As we wait to see how Hurricane Isaias develops before it takes a swing at the Eastern Seaboard next week, let’s step back and make sense of this busy 2020 season.
It’s certainly unusual that we recorded the Atlantic’s ninth named storm and second hurricane before the close of July.
By the count of named storms, the 2020 season has gone at faster pace than any other season up to this point.
According to the National Hurricane Center’s analysis of how an average season behaves, the ninth storm (with an “I” name) would be expected in the Atlantic by Oct. 4, and the second hurricane by Aug. 28.
As for hurricane pace, we only have to go back to 2018 to find the last time two hurricanes formed prior to Aug. 1. But in July of 2018, neither Beryl nor Chris struck land as a hurricane. Other recent seasons that had two early hurricanes wound up being above normal overall: 2008, 2005, 2003 and 1996. Only one, 1997, fell quiet after a busy start.
But those year-to-year comparisons about early activity don’t tell us as much about the trajectory of the storms that will follow. The bulk of major hurricane activity happens between late August and early October.
This year is on its way to achieving the forecast ranges of 13 to 19 named storms, six to 10 hurricanes and three to six major hurricanes. The National Oceanic and Atmospheric Administration plans to update that seasonal prediction in the coming weeks.
What accounts for 2020’s relative frenzy so far, and the ominous forecast?
It’s a combination of things being broadly favorable across the ocean this season, and specifically favorable around each system so far. The list of factors includes: generally warmer ocean temperatures, a neutral phase of the El Niño-La Niña cycle, less wind shear to rip storms apart, less dry air to choke developing thunderstorms off, and fronts that stalled out in the right places and times to spawn some of those tropical lows.
Those ingredients inform the seasonal forecasts, to the extent that they can be predicted. Studies show that climate change has a role in how hurricanes behave and the kind of damage they can do, but there isn’t evidence that it’s boosting their overall numbers. Even in a warming world, some years will be relatively quiet in the Atlantic due to short-term fluctuations in those factors listed above.

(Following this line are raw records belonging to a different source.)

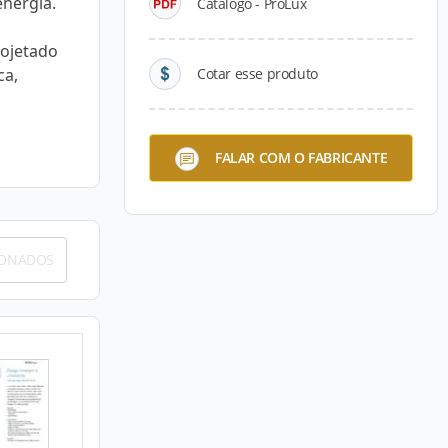
energia.
Catálogo - ProLux
rojetado
ca,
Cotar esse produto
FALAR COM O FABRICANTE
IONADOS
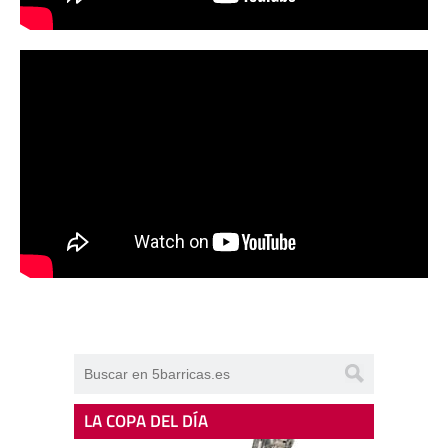
LA COPA DEL DÍA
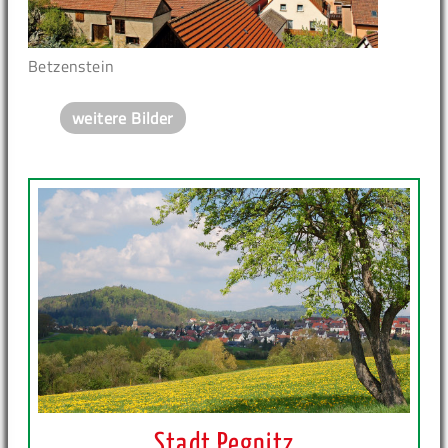
Betzenstein
weitere Bilder
Stadt Pegnitz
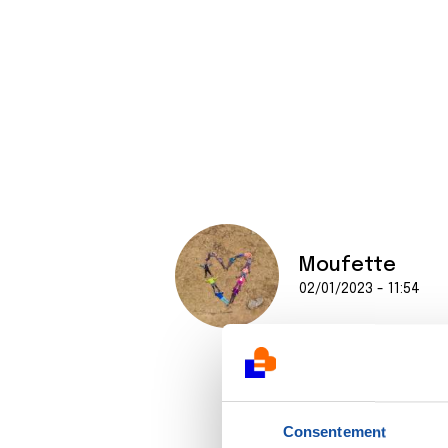
Moufette
02/01/2023 - 11:54
Consentement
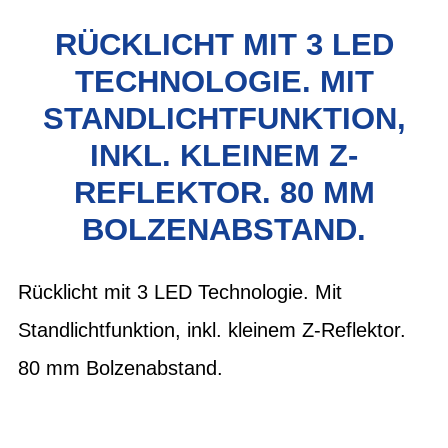
RÜCKLICHT MIT 3 LED
TECHNOLOGIE. MIT
STANDLICHTFUNKTION,
INKL. KLEINEM Z-
REFLEKTOR. 80 MM
BOLZENABSTAND.
Rücklicht mit 3 LED Technologie. Mit
Standlichtfunktion, inkl. kleinem Z-Reflektor.
80 mm Bolzenabstand.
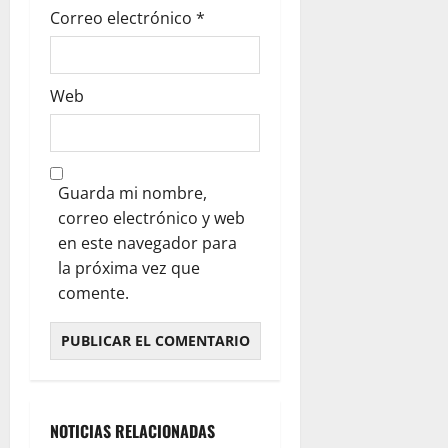
Correo electrónico
*
Web
Guarda mi nombre,
correo electrónico y web
en este navegador para
la próxima vez que
comente.
NOTICIAS RELACIONADAS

And it always bears repeating: The raw storm count doesn’t say much about what kind of impact they’ll have on people.
So far, five of the nine storms came ashore in the U.S. or had a significant brush with the mainland, and another three affected islands elsewhere around the Caribbean and Atlantic. Only Dolly remained entirely clear of land. This season’s other hurricane — Hanna — made landfall in South Texas last week.
A season can also be tracked and compared by the amount of energy those storms release. By that way of looking at it, a year with one or two long-lived major hurricanes could be considered more active than a year with a dozen short-lived tropical storms.
And many of the storms that propelled us along the alphabet so far in 2020 fell into the latter column.
According to analysis by Colorado State University meteorologists, the 2020 season-to-date energy release is more typical of where we’d be by the third week of August. So by that measure we’re ahead of normal now, but not as far ahead as the naming list alone suggests.
By this point in 2005, there had been three hurricanes including powerful Category 4 Dennis and Category 5 Emily.
While it remains to be seen what kind of effects Isaias will have on our nearby coastline, the letter “I” has seen more turnover and retirement due to damaging effects than any other letter.
The often-infamous “I” storms are usually unleashed in late August and September, when the seasonal activity peaks and the ingredients are at their most potent.
Just in this century, that retired roster includes Iris, Isidore, Isabel, Ivan, Ike, Igor, Irene, Ingrid and Irma.
Two other systems — a tropical depression that formed off the western coast of Africa on Friday and another disturbance in the central Atlantic — have modest chances of developing into our “J” and “K” storms in the coming days according to the NHC, but remote chances of affecting us.
The 2020 list continues with:
Josephine, Kyle, Laura, Marco, Nana, Omar, Paulette, Rene, Sally, Teddy, Vicky and Wilfred.
For comparison, the earliest-forming “J” was Jose on Aug. 22, 2005, and the earliest “K” was catastrophic Katrina on Aug. 24 of that same year. Barring a major pause, this year has time to extend its run of early formation records. But with any luck, it will not resemble disastrous 2005 in any other way.